▸ What the task asks
Turn the entries below into a Markdown table with the columns No. and Line. Give each line its own numbered row, and leave out the blank lines.

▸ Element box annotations
* BEGIN *

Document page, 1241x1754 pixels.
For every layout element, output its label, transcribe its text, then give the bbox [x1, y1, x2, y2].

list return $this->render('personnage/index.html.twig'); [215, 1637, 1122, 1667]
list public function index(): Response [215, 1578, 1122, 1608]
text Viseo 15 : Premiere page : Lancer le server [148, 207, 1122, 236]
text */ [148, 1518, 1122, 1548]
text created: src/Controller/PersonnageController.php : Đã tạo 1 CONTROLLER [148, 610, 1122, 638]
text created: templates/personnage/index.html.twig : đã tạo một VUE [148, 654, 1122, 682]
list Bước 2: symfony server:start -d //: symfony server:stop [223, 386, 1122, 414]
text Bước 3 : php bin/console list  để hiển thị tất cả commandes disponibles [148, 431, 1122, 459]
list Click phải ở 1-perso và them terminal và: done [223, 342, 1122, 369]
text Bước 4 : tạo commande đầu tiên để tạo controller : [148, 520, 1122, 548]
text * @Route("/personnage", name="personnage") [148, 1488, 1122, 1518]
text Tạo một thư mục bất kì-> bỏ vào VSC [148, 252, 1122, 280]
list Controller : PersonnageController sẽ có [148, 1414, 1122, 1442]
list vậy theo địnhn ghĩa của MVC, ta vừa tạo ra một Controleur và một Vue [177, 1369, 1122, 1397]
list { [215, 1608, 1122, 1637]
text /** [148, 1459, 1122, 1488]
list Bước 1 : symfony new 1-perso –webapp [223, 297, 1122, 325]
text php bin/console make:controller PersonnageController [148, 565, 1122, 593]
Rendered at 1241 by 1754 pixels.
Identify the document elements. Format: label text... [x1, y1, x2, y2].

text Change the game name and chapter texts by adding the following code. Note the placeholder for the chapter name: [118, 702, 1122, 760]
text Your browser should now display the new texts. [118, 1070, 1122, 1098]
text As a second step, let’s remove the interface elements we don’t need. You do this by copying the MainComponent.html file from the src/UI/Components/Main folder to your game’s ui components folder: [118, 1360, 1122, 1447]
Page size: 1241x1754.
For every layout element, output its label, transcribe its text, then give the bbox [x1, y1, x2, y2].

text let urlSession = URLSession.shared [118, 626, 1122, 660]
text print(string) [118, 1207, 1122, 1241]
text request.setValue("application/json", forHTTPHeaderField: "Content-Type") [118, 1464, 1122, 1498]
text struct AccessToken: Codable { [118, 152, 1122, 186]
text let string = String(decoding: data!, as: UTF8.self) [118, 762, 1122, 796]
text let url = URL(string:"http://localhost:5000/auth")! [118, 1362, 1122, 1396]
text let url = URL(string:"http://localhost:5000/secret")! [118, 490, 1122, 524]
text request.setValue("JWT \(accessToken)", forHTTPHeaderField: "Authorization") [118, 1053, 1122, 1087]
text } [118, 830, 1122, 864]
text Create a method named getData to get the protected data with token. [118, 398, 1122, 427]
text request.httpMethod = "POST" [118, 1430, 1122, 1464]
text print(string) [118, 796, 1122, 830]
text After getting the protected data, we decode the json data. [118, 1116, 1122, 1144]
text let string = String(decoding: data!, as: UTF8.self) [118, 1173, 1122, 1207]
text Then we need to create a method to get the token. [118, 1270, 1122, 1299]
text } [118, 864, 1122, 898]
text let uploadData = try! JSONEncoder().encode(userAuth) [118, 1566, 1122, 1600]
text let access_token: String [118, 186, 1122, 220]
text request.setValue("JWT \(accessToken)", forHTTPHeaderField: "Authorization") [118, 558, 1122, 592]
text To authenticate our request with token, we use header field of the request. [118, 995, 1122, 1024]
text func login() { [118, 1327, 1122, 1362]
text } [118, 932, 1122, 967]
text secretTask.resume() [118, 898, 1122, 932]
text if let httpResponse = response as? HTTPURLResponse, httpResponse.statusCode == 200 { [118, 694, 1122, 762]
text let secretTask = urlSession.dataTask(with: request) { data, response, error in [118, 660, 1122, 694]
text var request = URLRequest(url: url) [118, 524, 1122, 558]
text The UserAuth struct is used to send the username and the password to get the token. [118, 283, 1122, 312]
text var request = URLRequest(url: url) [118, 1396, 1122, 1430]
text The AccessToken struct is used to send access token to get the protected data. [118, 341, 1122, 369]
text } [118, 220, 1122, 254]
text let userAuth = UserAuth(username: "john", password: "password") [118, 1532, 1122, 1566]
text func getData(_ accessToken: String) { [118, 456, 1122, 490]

* END *

▸ Written response
| No. | Line |
|---|---|
| 1 | Document page, 1241x1754 pixels. |
| 2 | For every layout element, output its label, transcribe its text, then give the bbox [x1, y1, x2, y2]. |
| 3 | list return $this->render('personnage/index.html.twig'); [215, 1637, 1122, 1667] |
| 4 | list public function index(): Response [215, 1578, 1122, 1608] |
| 5 | text Viseo 15 : Premiere page : Lancer le server [148, 207, 1122, 236] |
| 6 | text */ [148, 1518, 1122, 1548] |
| 7 | text created: src/Controller/PersonnageController.php : Đã tạo 1 CONTROLLER [148, 610, 1122, 638] |
| 8 | text created: templates/personnage/index.html.twig : đã tạo một VUE [148, 654, 1122, 682] |
| 9 | list Bước 2: symfony server:start -d //: symfony server:stop [223, 386, 1122, 414] |
| 10 | text Bước 3 : php bin/console list  để hiển thị tất cả commandes disponibles [148, 431, 1122, 459] |
| 11 | list Click phải ở 1-perso và them terminal và: done [223, 342, 1122, 369] |
| 12 | text Bước 4 : tạo commande đầu tiên để tạo controller : [148, 520, 1122, 548] |
| 13 | text * @Route("/personnage", name="personnage") [148, 1488, 1122, 1518] |
| 14 | text Tạo một thư mục bất kì-> bỏ vào VSC [148, 252, 1122, 280] |
| 15 | list Controller : PersonnageController sẽ có [148, 1414, 1122, 1442] |
| 16 | list vậy theo địnhn ghĩa của MVC, ta vừa tạo ra một Controleur và một Vue [177, 1369, 1122, 1397] |
| 17 | list { [215, 1608, 1122, 1637] |
| 18 | text /** [148, 1459, 1122, 1488] |
| 19 | list Bước 1 : symfony new 1-perso –webapp [223, 297, 1122, 325] |
| 20 | text php bin/console make:controller PersonnageController [148, 565, 1122, 593] |
| 21 | Rendered at 1241 by 1754 pixels. |
| 22 | Identify the document elements. Format: label text... [x1, y1, x2, y2]. |
| 23 | text Change the game name and chapter texts by adding the following code. Note the placeholder for the chapter name: [118, 702, 1122, 760] |
| 24 | text Your browser should now display the new texts. [118, 1070, 1122, 1098] |
| 25 | text As a second step, let’s remove the interface elements we don’t need. You do this by copying the MainComponent.html file from the src/UI/Components/Main folder to your game’s ui components folder: [118, 1360, 1122, 1447] |
| 26 | Page size: 1241x1754. |
| 27 | For every layout element, output its label, transcribe its text, then give the bbox [x1, y1, x2, y2]. |
| 28 | text let urlSession = URLSession.shared [118, 626, 1122, 660] |
| 29 | text print(string) [118, 1207, 1122, 1241] |
| 30 | text request.setValue("application/json", forHTTPHeaderField: "Content-Type") [118, 1464, 1122, 1498] |
| 31 | text struct AccessToken: Codable { [118, 152, 1122, 186] |
| 32 | text let string = String(decoding: data!, as: UTF8.self) [118, 762, 1122, 796] |
| 33 | text let url = URL(string:"http://localhost:5000/auth")! [118, 1362, 1122, 1396] |
| 34 | text let url = URL(string:"http://localhost:5000/secret")! [118, 490, 1122, 524] |
| 35 | text request.setValue("JWT \(accessToken)", forHTTPHeaderField: "Authorization") [118, 1053, 1122, 1087] |
| 36 | text } [118, 830, 1122, 864] |
| 37 | text Create a method named getData to get the protected data with token. [118, 398, 1122, 427] |
| 38 | text request.httpMethod = "POST" [118, 1430, 1122, 1464] |
| 39 | text print(string) [118, 796, 1122, 830] |
| 40 | text After getting the protected data, we decode the json data. [118, 1116, 1122, 1144] |
| 41 | text let string = String(decoding: data!, as: UTF8.self) [118, 1173, 1122, 1207] |
| 42 | text Then we need to create a method to get the token. [118, 1270, 1122, 1299] |
| 43 | text } [118, 864, 1122, 898] |
| 44 | text let uploadData = try! JSONEncoder().encode(userAuth) [118, 1566, 1122, 1600] |
| 45 | text let access_token: String [118, 186, 1122, 220] |
| 46 | text request.setValue("JWT \(accessToken)", forHTTPHeaderField: "Authorization") [118, 558, 1122, 592] |
| 47 | text To authenticate our request with token, we use header field of the request. [118, 995, 1122, 1024] |
| 48 | text func login() { [118, 1327, 1122, 1362] |
| 49 | text } [118, 932, 1122, 967] |
| 50 | text secretTask.resume() [118, 898, 1122, 932] |
| 51 | text if let httpResponse = response as? HTTPURLResponse, httpResponse.statusCode == 200 { [118, 694, 1122, 762] |
| 52 | text let secretTask = urlSession.dataTask(with: request) { data, response, error in [118, 660, 1122, 694] |
| 53 | text var request = URLRequest(url: url) [118, 524, 1122, 558] |
| 54 | text The UserAuth struct is used to send the username and the password to get the token. [118, 283, 1122, 312] |
| 55 | text var request = URLRequest(url: url) [118, 1396, 1122, 1430] |
| 56 | text The AccessToken struct is used to send access token to get the protected data. [118, 341, 1122, 369] |
| 57 | text } [118, 220, 1122, 254] |
| 58 | text let userAuth = UserAuth(username: "john", password: "password") [118, 1532, 1122, 1566] |
| 59 | text func getData(_ accessToken: String) { [118, 456, 1122, 490] |